3F is muddy but safe!

I’ve just got back home after a superb couple of hours at Site B this evening. It was the culmination of an eventful, tiring and, ultimately, very satisfying 24 hours.

At 6:30 this evening – just a few minutes after I had posted my blog about our rescue of 1F and the disappearance of 3F, I received a phone call from volunteer Paul Roberts at Site B. Just as we had all resigned ourselves to the fact that 3F had been lost, the young male had turned up on the nest! Without hesitation myself and John Wright headed straight to Site B. There, just as Paul had described, we found all three juveniles on the nest, including a very muddy 3F who was ravenously tucking into a Roach that 03(97) had delivered to the nest a few minutes previously.

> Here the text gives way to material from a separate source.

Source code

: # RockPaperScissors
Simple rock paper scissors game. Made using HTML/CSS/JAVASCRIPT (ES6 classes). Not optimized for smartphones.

He was covered in mud – making him resemble a Marsh Harrier more than an Ospreys – but other than that, looked in perfectly good health. The mud suggested that he may have come down in one of the water-logged wheat fields near the nest and that he had only been able to escape once he had dried off today. Thankfully the weather has been much-improved compared to yesterday and that, ultimately, is what is likely to have saved him. He was lucky to have survived a night on the ground – especially given that we often see the local foxes patrolling the area close to the nest. Whatever the case, it was a real relief to see him back on the nest and he was clearly pleased too. Having finished the fish he made several short but acrobatic flights to and from the nest; certainly showing no adverse effects of the previous 24 hours. With the other two youngsters on the nest tree too, the whole family bathed in glorious evening light, it was a very pleasing end to a crazy 24 hours!

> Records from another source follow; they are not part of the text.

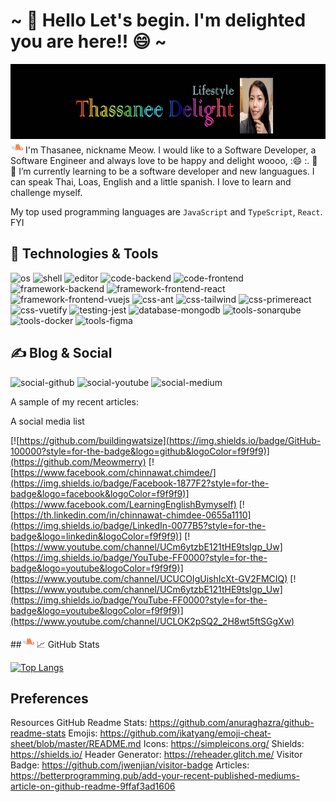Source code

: <!-- ### Hi there 👋 -->

<!--
**Meowmerry/meowmerry** is a ✨ _special_ ✨ repository because its `README.md` (this file) appears on your GitHub profile.

Here are some ideas to get you started:

- 🔭 I’m currently working on ...
- 🌱 I’m currently learning ...
- 👯 I’m looking to collaborate on ...
- 🤔 I’m looking for help with ...
- 💬 Ask me about ...
- 📫 How to reach me: ...
- 😄 Pronouns: ...
- ⚡ Fun fact: ...
-->

# ~  👋 Hello Let's begin. I'm delighted you are here!!  😄 ~

<img src="./asset/cover.png"  width="100%" height="120px"/> 
<!-- <img src="./asset/gif.gif" width="100%"/> -->

<img src="./asset/giphy.gif" width="20px" /> 
I'm Thasanee, nickname Meow. I would like to a Software Developer, a Software Engineer and always love to be happy and delight woooo, :😄 :. 
🔭 
🌱 I’m currently learning to be a software developer and new languagues.
I can speak Thai, Loas, English and a little spanish.
I love to learn and challenge myself.

My top used programming languages are `JavaScript` and `TypeScript`, `React`. FYI
## 🔧 Technologies & Tools

![os](https://img.shields.io/badge/OS-macOS-informational?style=for-the-badge&logo=macos&logoColor=f9f9f9&color=001634)
![shell](https://img.shields.io/badge/Shell-iTerm2-informational?style=for-the-badge&logo=iterm2&logoColor=f9f9f9&color=001634)
![editor](https://img.shields.io/badge/Editor-VSCode-information?style=for-the-badge&logo=visual-studio&logoColor=f9f9f9&color=001634)
![code-backend](https://img.shields.io/badge/Code-Golang-informational?style=for-the-badge&logo=go&logoColor=f9f9f9&color=001634)
![code-frontend](https://img.shields.io/badge/Code-JavaScript-informational?style=for-the-badge&logo=javascript&logoColor=f9f9f9&color=001634)
![framework-backend](https://img.shields.io/badge/Framework-GoFiber-informational?style=for-the-badge&logo=go&logoColor=f9f9f9&color=001634)
![framework-frontend-react](https://img.shields.io/badge/Framework-ReactJS-informational?style=for-the-badge&logo=react&logoColor=f9f9f9&color=001634)
![framework-frontend-vuejs](https://img.shields.io/badge/Framework-Vue.js-informational?style=for-the-badge&logo=vue.js&logoColor=f9f9f9&color=001634)
![css-ant](https://img.shields.io/badge/CSS-Ant_Design-informational?style=for-the-badge&logo=antdesign&logoColor=f9f9f9&color=001634)
![css-tailwind](https://img.shields.io/badge/CSS-Tailwind-informational?style=for-the-badge&logo=tailwindcss&logoColor=f9f9f9&color=001634)
![css-primereact](https://img.shields.io/badge/CSS-PrimeReact-informational?style=for-the-badge&logo=css3&logoColor=f9f9f9&color=001634)
![css-vuetify](https://img.shields.io/badge/CSS-Vuetify-informational?style=for-the-badge&logo=vuetify&logoColor=f9f9f9&color=001634)
![testing-jest](https://img.shields.io/badge/Testing-Jest-informational?style=for-the-badge&logo=jest&logoColor=f9f9f9&color=001634)
![database-mongodb](https://img.shields.io/badge/Database-MongoDB-informational?style=for-the-badge&logo=mongodb&logoColor=f9f9f9&color=001634)
![tools-sonarqube](https://img.shields.io/badge/Tools-SonarQube-informational?style=for-the-badge&logo=sonarqube&logoColor=f9f9f9&color=001634)
![tools-docker](https://img.shields.io/badge/Tools-Docker-informational?style=for-the-badge&logo=docker&logoColor=f9f9f9&color=001634)
![tools-figma](https://img.shields.io/badge/Tools-Figma-informational?style=for-the-badge&logo=figma&logoColor=f9f9f9&color=001634)

## &#x270d; Blog & Social

![social-github](https://img.shields.io/github/followers/buildingwatsize?style=social)
![social-youtube](https://img.shields.io/youtube/channel/views/UCm6ytzbE121tHE9tsIgp_Uw?style=social)
![social-medium](https://img.shields.io/badge/medium-25-followers?&logo=medium&style=social)



A sample of my recent articles:


A social media list


[![https://github.com/buildingwatsize](https://img.shields.io/badge/GitHub-100000?style=for-the-badge&logo=github&logoColor=f9f9f9)](https://github.com/Meowmerry)
[![https://www.facebook.com/chinnawat.chimdee/](https://img.shields.io/badge/Facebook-1877F2?style=for-the-badge&logo=facebook&logoColor=f9f9f9)](https://www.facebook.com/LearningEnglishBymyself)
[![https://th.linkedin.com/in/chinnawat-chimdee-0655a1110](https://img.shields.io/badge/LinkedIn-0077B5?style=for-the-badge&logo=linkedin&logoColor=f9f9f9)] <!-- (https://th.linkedin.com/in/chinnawat-chimdee-0655a1110) -->
[![https://www.youtube.com/channel/UCm6ytzbE121tHE9tsIgp_Uw](https://img.shields.io/badge/YouTube-FF0000?style=for-the-badge&logo=youtube&logoColor=f9f9f9)](https://www.youtube.com/channel/UCUCOIgUishIcXt-GV2FMCIQ)
[![https://www.youtube.com/channel/UCm6ytzbE121tHE9tsIgp_Uw](https://img.shields.io/badge/YouTube-FF0000?style=for-the-badge&logo=youtube&logoColor=f9f9f9)](https://www.youtube.com/channel/UCLOK2pSQ2_2H8wt5ftSGgXw)



##<img src="./asset/giphy.gif" width="20px" />  :chart_with_upwards_trend: GitHub Stats

[![Top Langs](https://github-readme-stats.vercel.app/api/top-langs/?username=meowmerry&layout=compact&hide=css&langs_count,reactjs,typeScript=15&title_color=f9f9f9&text_color=CFDAFF&bg_color=001634&icon_color=EBF6FF)](https://github.com/Meowmerry/Meowmerry)

## Preferences


<!-- Images -->
[cover]: https://raw.githubusercontent.com/buildingwatsize/buildingwatsize/main/assets/cover.png

Resources
GitHub Readme Stats: https://github.com/anuraghazra/github-readme-stats
Emojis: https://github.com/ikatyang/emoji-cheat-sheet/blob/master/README.md
Icons: https://simpleicons.org/
Shields: https://shields.io/
Header Generator: https://reheader.glitch.me/
Visitor Badge: https://github.com/jwenjian/visitor-badge
Articles: https://betterprogramming.pub/add-your-recent-published-mediums-article-on-github-readme-9ffaf3ad1606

2 responses to “3F is muddy but safe!”


    Good to hear that your osprey fledglings are all safe and accounted for. Just to confirm that it’s been a difficult season for osprey fledglings everywhere due to the weather, Blue 44, the osprey chick at the Loch of the Lowes in Perthshire, fledged yesterday (16th July) at bang on 8 weeks and has also promptly gone AWOL. The SWT team up there are scouring the Lowes reserve for him, so far without success. Hopefully the first data dump from Roy Dennis’s satellite tracker which is due tomorrow will enable the search team to get a fix on him.

    Regards to all at Rutland!

  2. Mike Simmonds

    Tim, If you’ve got any photographers there today he could end up being in The Times like 02(97)after his evening’rescue’. Next morning he looked like he’d been shampooed for the photo!. Great news and what a relief for you all.